It’s Okay by Shiow-Miin Thai
This book is a similar theme to Beautiful Oops. In it, a child’s drawing keeps turning out in ways the little artist doesn’t intend, but his mom encourages him that it’s okay, and the art takes new directions. Our artworks rarely turn out just like we imagine, but it’s ok, it can become something we new!
How to Spot and Artist by Danielle Krysa
This book is one of my new favorites. I recently found it at the library and just loved the message and charming illustrations. It’s emphasizes how artists can come in all shapes, sizes, and personalities. And speaks to how all artists deal with “art bullies”, or discouraging thoughts and words about their artwork. And the solution? Make even more art! Which reminds me of one of my favorites quotes: “Don't think about making art, just get it done. Let everyone else decide if it's good or bad, whether they love it or hate it. While they are deciding, make even more art.” -Andy Warhol
Ish by Peter H Reynolds
This picture book is one of many that Peter Reynolds has written that speak to the creative process. It’s about a young artist who discovers the freedom to live “ishfully.” In other words, to ditch striving for perfection and just make stuff! We’re not robots, we’re artists. I honestly have to remind myself of this a lot when drawing.
I love discovering new picture books. If you have any suggestions I’d love to hear them!

---+---

**Task to complete:** In the picture-book recommendations, what solution does the book by Danielle Krysa give for dealing with "art bullies"?

**Source excerpt:**

---+---

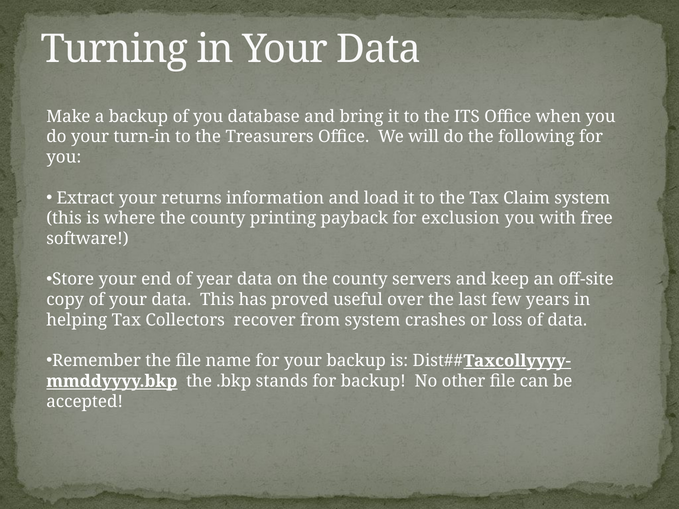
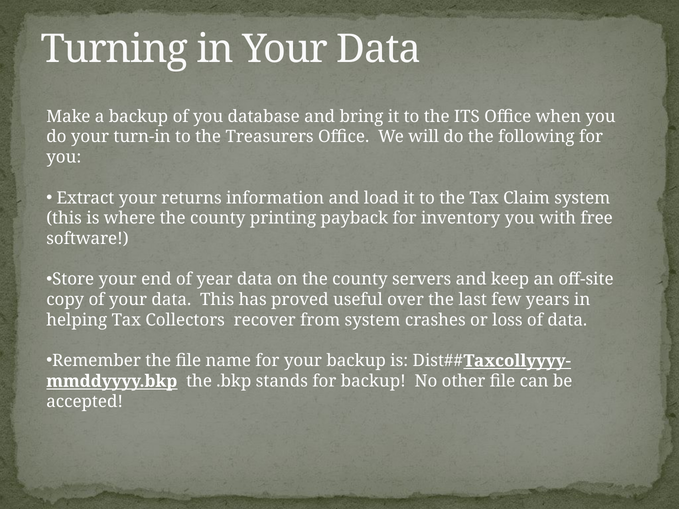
exclusion: exclusion -> inventory
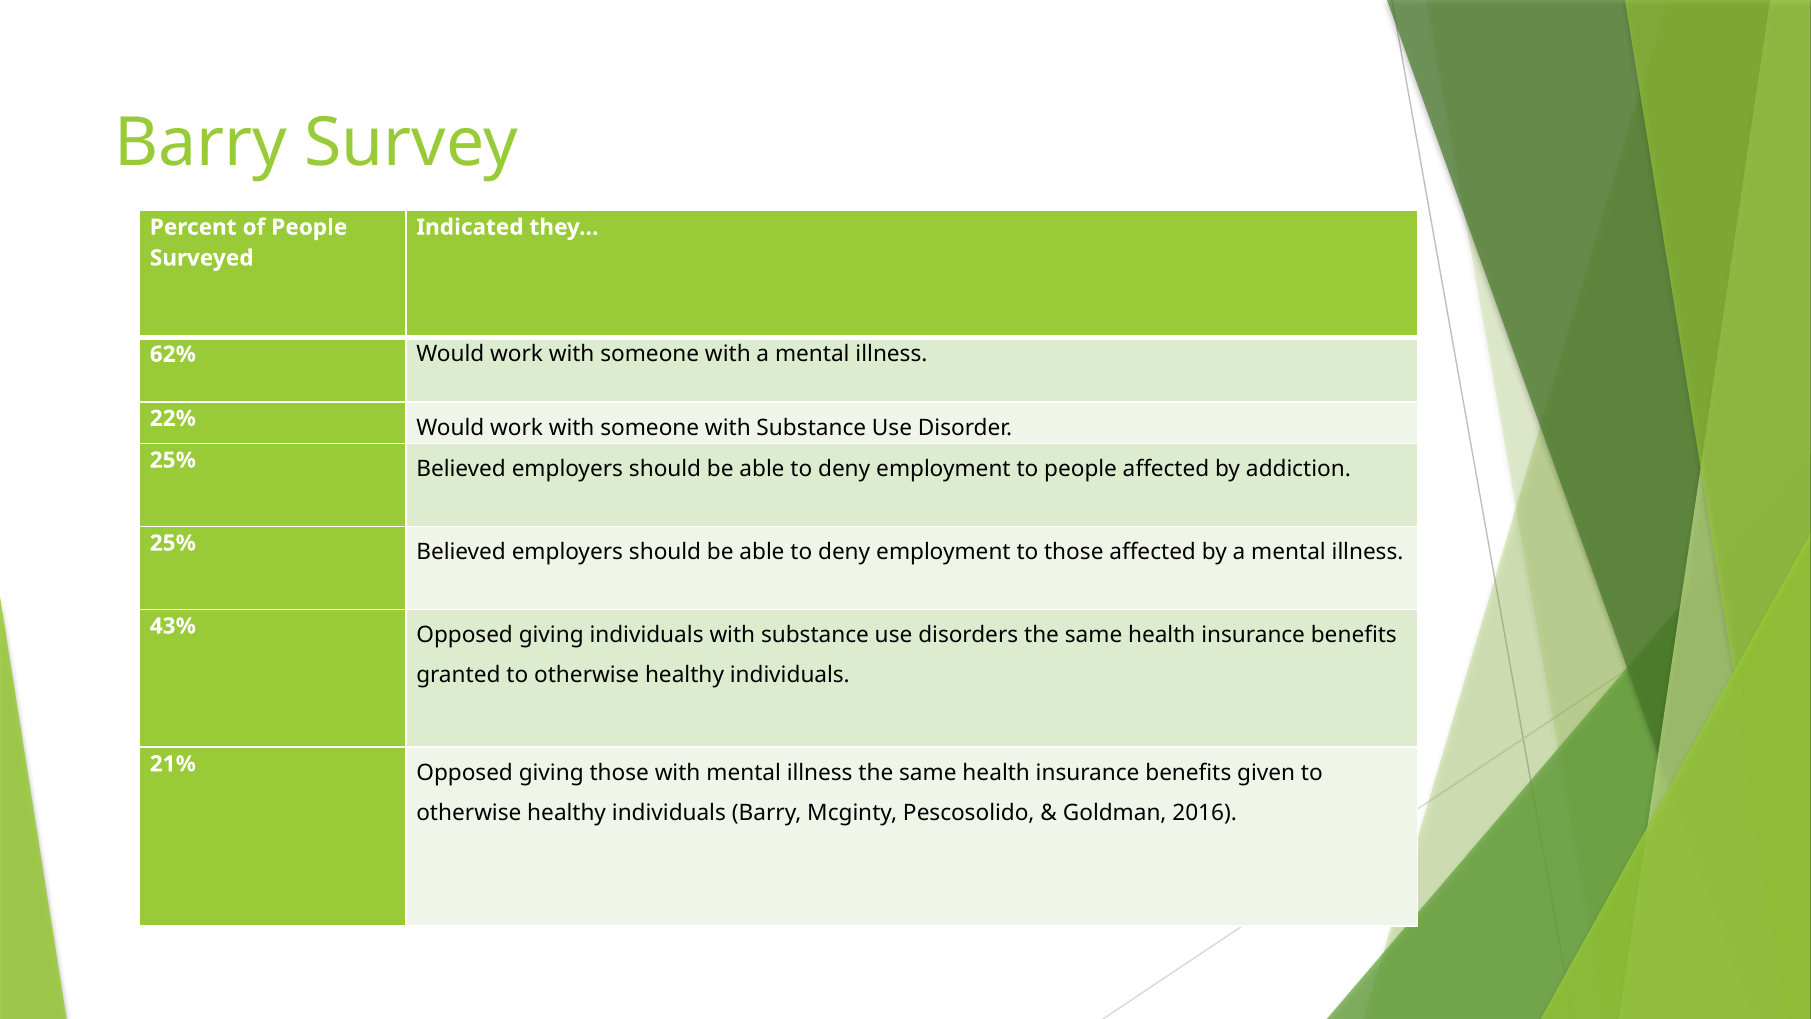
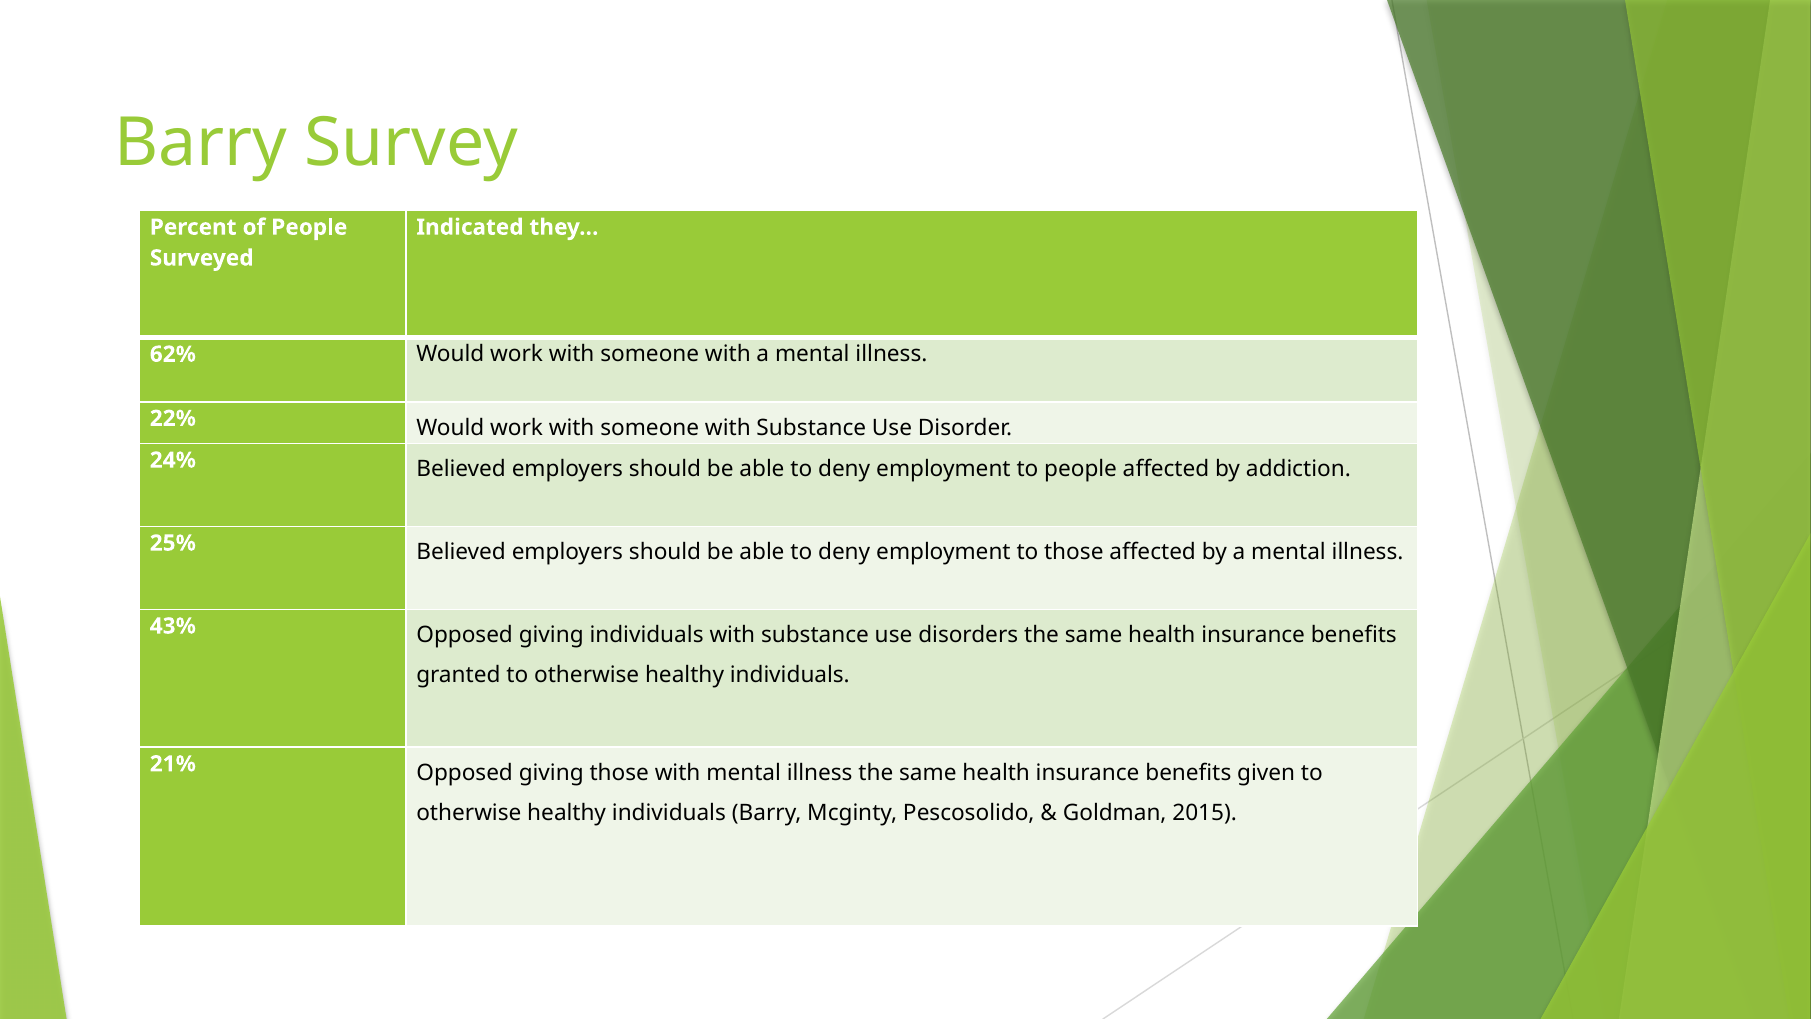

---+---

**Response to the exercise:** Make even more art.